Version requirements. Depends on UIMA 2.4.2.
@ConfigurationParameter.
The default value for the mandatory attribute now is true
. The
default name of configuration parameters is now the name of the annotated field only. The
classname is no longer prefixed. The method
ConfigurationParameterFactory.createConfigurationParameterName()
that was
used to generate the prefixed name has been removed.
Type detection: META-INF/org.uimafit folder.
The META-INF/org.uimafit
was renamed to
META-INF/org.apache.uima.fit
.
JCasUtil.
The deprecated JCasUtil.iterate()
methods have been removed.
JCasUtil.select()
should be used instead.
AnalysisEngineFactory.
All createAggregateXXX
and createPrimitiveXXX
methods have been renamed to createEngineXXX
. The old names are
deprecated and will be removed in future versions.
All createAnalysisEngineXXX
methods have been renamed to
createEngineXXX
. The old names are deprecated and will be removed in
future versions.
CollectionReaderFactory.
All createDescriptionXXX
methods have been renamed to
createReaderDescriptionXXX
. The old names are deprecated and will be
removed in future versions.
All createCollectionReaderXXX
methods have been renamed to
createReaderXXX
. The old names are deprecated and will be removed in
future versions.
JCasIterable.
JCasIterable
now only accepts reader and engine descriptions (no
instances) and no longer implements the Iterator
interface. Instead, new
JCasIterator
has been added, which replaces JCasIterable
in
that respect.
CasDumpWriter.
org.uimafit.component.xwriter.CASDumpWriter
has been renamed to
org.apache.uima.fit.component.CasDumpWriter
.
CpePipeline.
CpePipeline
has been moved to a separate module with the artifact
ID uimafit-cpe
to reduce the dependencies incurred by the main uimaFIT
artifact.
XWriter removed.
The XWriter
and associated file namers have been removed as they
were much more complex then acutally needed. As an alternative,
CasIOUtil
has been introduced providing several convenience methods
to read/write JCas/CAS data.
JCasFactory.
Methods only loading JCas data have been removed from JCasFactory
.
The new methods in CasIOUtil
can be used instead.
The compatibility layer should allow you to migrate to uimaFIT 2.0.0 without breaking anything. You should then be able to gradually change the codebase to be compatible with uimaFIT 2.0.0. As far as my tests go, uimaFIT 1.x and 2.0.0 can coexist peacefully on the classpath (and indeed both need to be on the classpath in order to use the legacy support module).
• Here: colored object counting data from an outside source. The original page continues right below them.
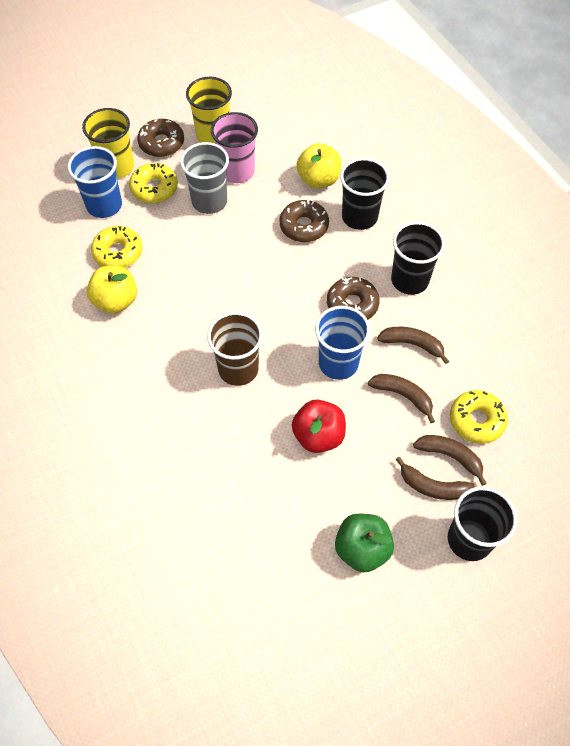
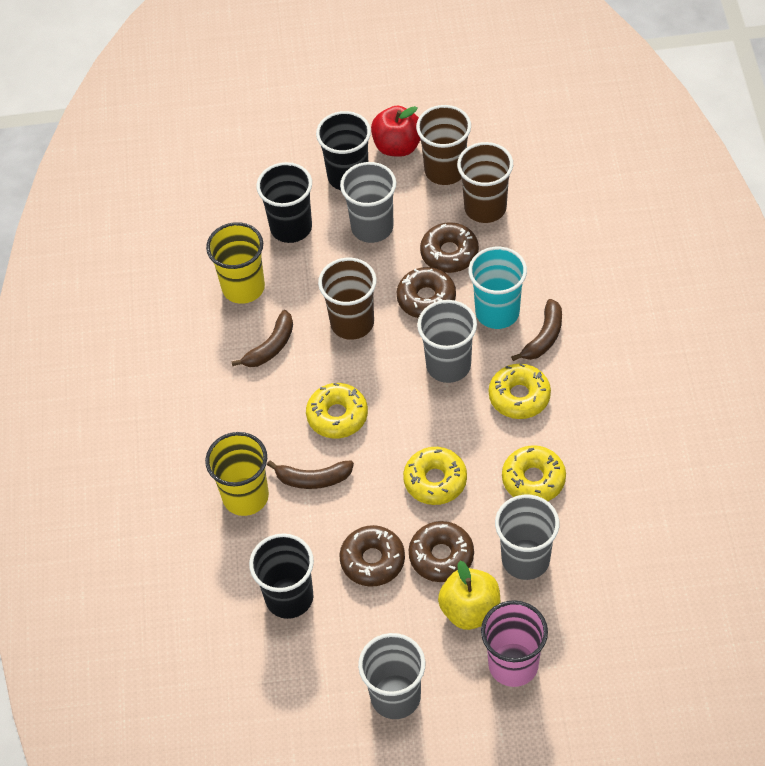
blue cup: [68,146,122,218] [315,306,370,380] = 2 -> none = 0
brown banana: [368,374,435,423] [377,327,449,364] [396,457,475,500] [413,435,487,486] = 4 -> [231,310,293,367] [267,460,354,489] [511,299,562,361] = 3
brown cup: [207,312,263,386] = 1 -> [318,258,377,340] [416,105,471,185] [457,142,513,223] = 3
brown donut: [137,119,184,157] [280,200,329,242] [327,277,380,320] = 3 -> [340,525,405,587] [397,267,456,318] [409,521,474,582] [420,222,479,273] = 4
green apple: [335,514,394,573] = 1 -> none = 0
grey cup: [180,142,229,214] = 1 -> [340,162,396,243] [358,633,426,719] [417,300,477,383] [495,495,559,580] = 4
turquoise cup: none = 0 -> [469,247,527,329] = 1
yellow apple: [87,265,137,313] [297,143,341,188] = 2 -> [438,561,501,630] = 1
yellow donut: [91,226,142,268] [129,163,178,203] [450,390,508,444] = 3 -> [306,383,368,439] [403,447,467,505] [489,363,551,419] [502,445,566,501] = 4

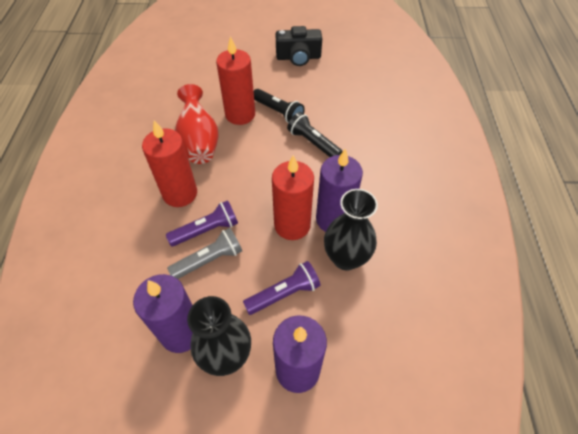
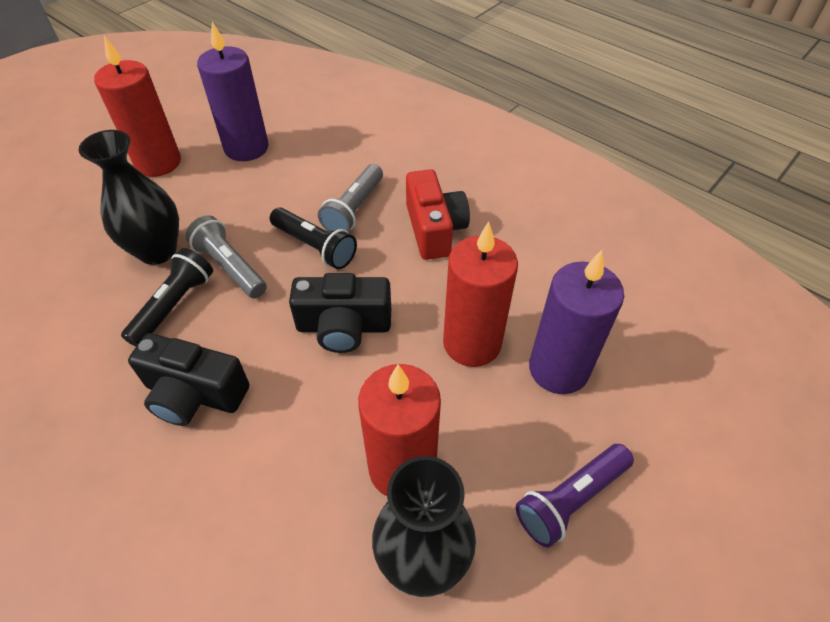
black camera: [276,26,322,66] = 1 -> [128,333,249,426] [289,273,391,353] = 2
grey flashlight: [167,228,242,279] = 1 -> [185,215,267,298] [318,164,383,232] = 2
purple candle: [133,274,193,353] [273,315,327,393] [316,149,363,232] = 3 -> [197,22,269,161] [529,250,624,394] = 2
purple flashlight: [166,200,238,246] [243,261,320,315] = 2 -> [516,444,634,548] = 1
red camera: none = 0 -> [406,169,470,260] = 1
red vase: [175,84,218,164] = 1 -> none = 0

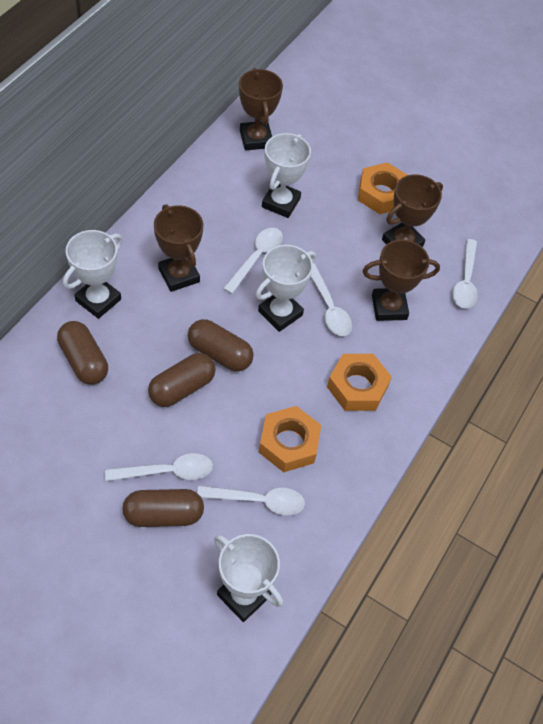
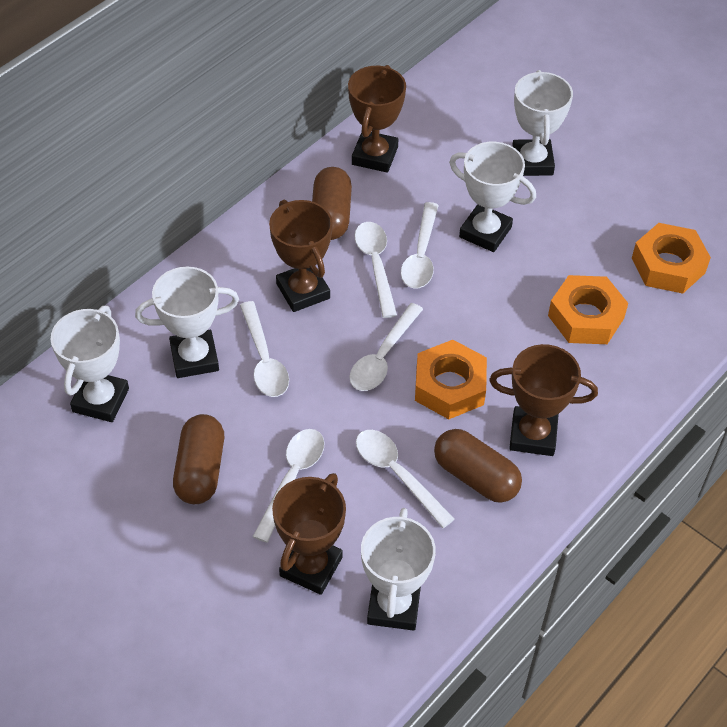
brown capsule: [57,321,108,385] [122,489,204,527] [148,353,216,407] [188,319,254,372] = 4 -> [173,414,224,504] [312,167,352,240] [434,429,522,503] = 3
white spoon: [105,453,213,481] [197,486,305,515] [223,228,283,294] [311,263,352,336] [453,239,478,308] = 5 -> [240,301,289,397] [253,429,325,543] [349,303,423,391] [354,222,397,318] [356,430,455,528] [401,202,439,288] = 6
white trophy: [63,230,122,319] [214,534,283,622] [256,245,316,332] [262,133,311,218] = 4 -> [50,306,129,422] [135,267,239,378] [361,508,436,631] [449,142,536,252] [512,70,573,176] = 5

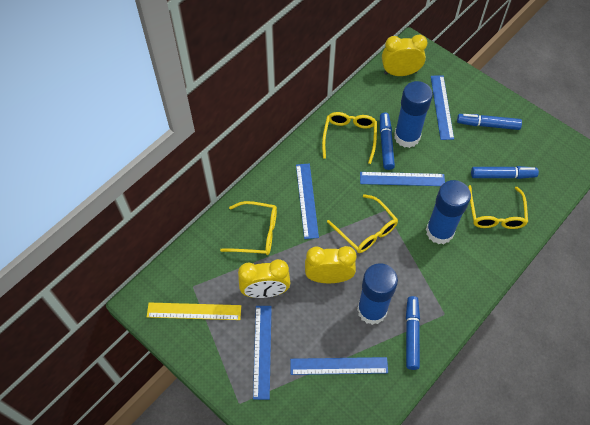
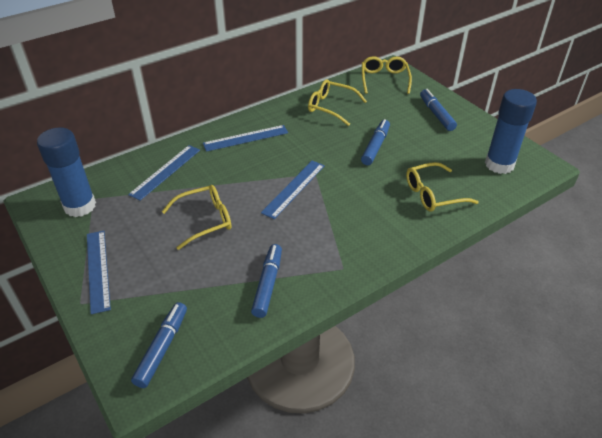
blue glue stick: [357,263,398,325] [394,81,433,148] [426,180,471,244] = 3 -> [37,127,96,217] [485,89,537,174] = 2
blue ruler: [253,306,272,400] [290,357,388,375] [296,163,319,239] [360,172,445,186] [431,75,454,140] = 5 -> [87,231,111,314] [128,145,200,200] [203,125,288,152] [261,161,325,219] = 4
yellow clock: [238,259,290,298] [305,246,357,283] [382,35,428,76] = 3 -> none = 0
yellow ruler: [147,302,241,320] = 1 -> none = 0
To enable the legacy support, make sure that you have a dependency on uimaFIT 1.x and then just add a dependency on the legacy module:
<dependency> <groupId>org.uimafit</groupId> <artifactId>uimafit</artifactId> <version>1.4.0</version> </dependency> <dependency> <groupId>org.apache.uima</groupId> <artifactId>uimafit-legacy-support</artifactId> <version>2.0.0</version> </dependency>
uimaFIT 2.x automatically detects the presence of the legacy module and uses it - no additional configuration is necessary.